> _WORK REQUEST_
Please copy the data starting with the line containing "right hip: (202, 101, 1)" and going on through the line containing "right elbow: (302, 128, 13)", swapping every "elbow" for "arm joint" and leaving everything else unchanged. Leave the pictures out of your answer.

** Opening RECORDS SUPPLIED block **

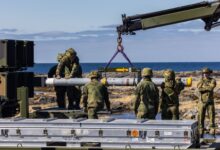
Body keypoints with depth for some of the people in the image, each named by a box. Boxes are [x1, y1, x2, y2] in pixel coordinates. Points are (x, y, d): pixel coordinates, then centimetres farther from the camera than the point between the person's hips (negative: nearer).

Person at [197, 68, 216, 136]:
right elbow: (199, 89, -15)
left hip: (210, 101, -1)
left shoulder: (212, 81, -1)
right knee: (201, 116, 0)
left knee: (211, 115, -2)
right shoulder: (201, 81, 4)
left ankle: (212, 130, 5)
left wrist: (204, 87, -11)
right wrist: (208, 88, -17)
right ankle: (201, 130, 6)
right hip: (202, 101, 1)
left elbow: (211, 87, -20)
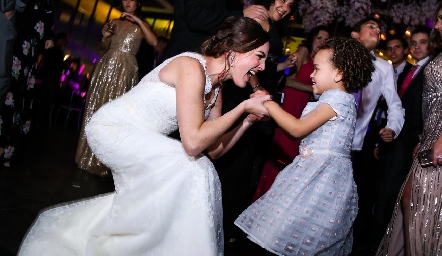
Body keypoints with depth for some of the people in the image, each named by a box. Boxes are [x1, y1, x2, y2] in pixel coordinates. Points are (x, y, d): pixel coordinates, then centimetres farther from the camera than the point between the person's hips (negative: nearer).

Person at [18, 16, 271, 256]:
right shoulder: (192, 66, -25)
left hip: (137, 142, 9)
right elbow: (193, 143, -32)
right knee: (194, 171, -23)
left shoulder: (216, 89, 1)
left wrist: (248, 121, -9)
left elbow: (214, 150, 3)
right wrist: (243, 107, -23)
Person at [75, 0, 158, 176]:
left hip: (125, 69, -4)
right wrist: (105, 37, 0)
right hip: (107, 66, 4)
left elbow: (154, 42, -11)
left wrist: (138, 20, -11)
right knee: (98, 106, 2)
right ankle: (91, 157, 11)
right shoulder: (114, 23, 18)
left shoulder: (140, 25, 8)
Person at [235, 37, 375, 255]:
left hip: (322, 176, -10)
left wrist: (269, 105, -9)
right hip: (315, 171, 10)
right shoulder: (333, 98, 18)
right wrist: (268, 106, 8)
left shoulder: (337, 99, -12)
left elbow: (298, 129, -17)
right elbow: (302, 128, 13)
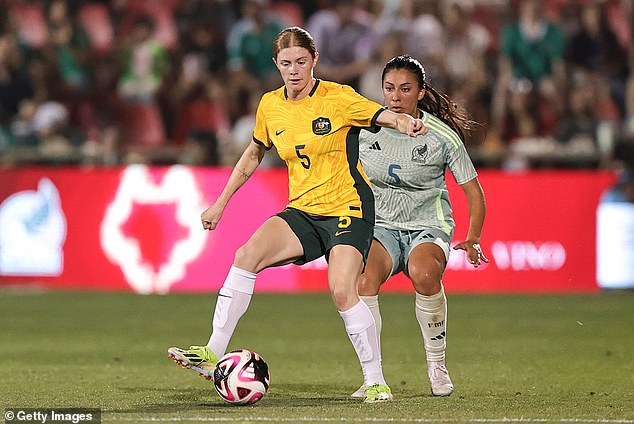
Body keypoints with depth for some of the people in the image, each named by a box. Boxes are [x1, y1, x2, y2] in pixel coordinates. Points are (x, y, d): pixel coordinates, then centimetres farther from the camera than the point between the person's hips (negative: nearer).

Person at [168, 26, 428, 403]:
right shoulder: (270, 106, 6)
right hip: (302, 212, 4)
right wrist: (221, 203, 22)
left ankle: (376, 382, -7)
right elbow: (254, 154, 21)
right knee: (247, 255, -20)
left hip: (348, 207, -4)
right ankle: (213, 355, -20)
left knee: (342, 291, -22)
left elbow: (387, 117, -19)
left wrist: (407, 124, -43)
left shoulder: (338, 98, -9)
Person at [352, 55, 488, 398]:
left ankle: (436, 366, -17)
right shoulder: (366, 128, 0)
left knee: (423, 274, -37)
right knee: (363, 279, -32)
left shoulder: (442, 137, -7)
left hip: (428, 228, -2)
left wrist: (473, 240, -11)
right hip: (379, 227, 2)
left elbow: (474, 192, 0)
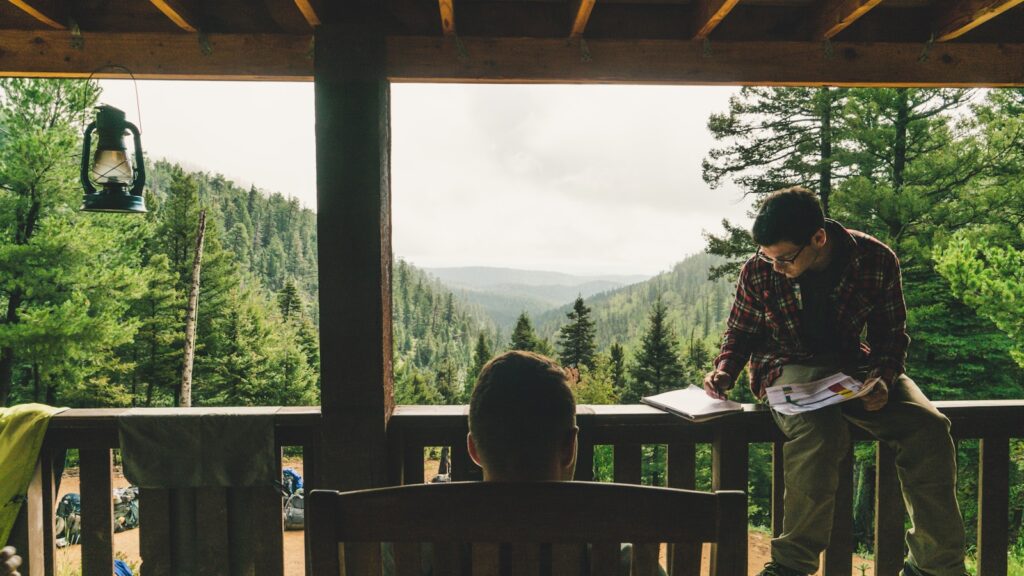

** Closing RECORDS SUPPLIED block **

> _SOLUTION_
right hip: (202, 101, 1)
left arm joint: (211, 87, -20)
Body keypoints with depth for some of the people in the image, each named by a box. Boxes are [x1, y1, x2, y2] in pixel coordinates. Points are (x, y, d): pixel coordinates, then centimetres farther from the camera than the point between the person's hips (negative: nearer).

Person at [18, 16, 271, 256]:
right shoulder: (192, 66, -25)
left hip: (137, 142, 9)
right arm joint: (193, 143, -32)
right knee: (194, 171, -23)
left shoulder: (216, 89, 1)
left wrist: (248, 121, -9)
left arm joint: (214, 150, 3)
right wrist: (243, 107, -23)
Person at [75, 0, 158, 176]:
left hip: (125, 69, -4)
right wrist: (105, 37, 0)
right hip: (107, 66, 4)
left arm joint: (154, 42, -11)
left wrist: (138, 20, -11)
right knee: (98, 106, 2)
right ankle: (91, 157, 11)
right shoulder: (114, 23, 18)
left shoulder: (140, 25, 8)
Person at [235, 37, 375, 255]:
left hip: (322, 176, -10)
left wrist: (269, 105, -9)
right hip: (315, 171, 10)
right shoulder: (333, 98, 18)
right wrist: (268, 106, 8)
left shoulder: (337, 99, -12)
left arm joint: (298, 129, -17)
right arm joint: (302, 128, 13)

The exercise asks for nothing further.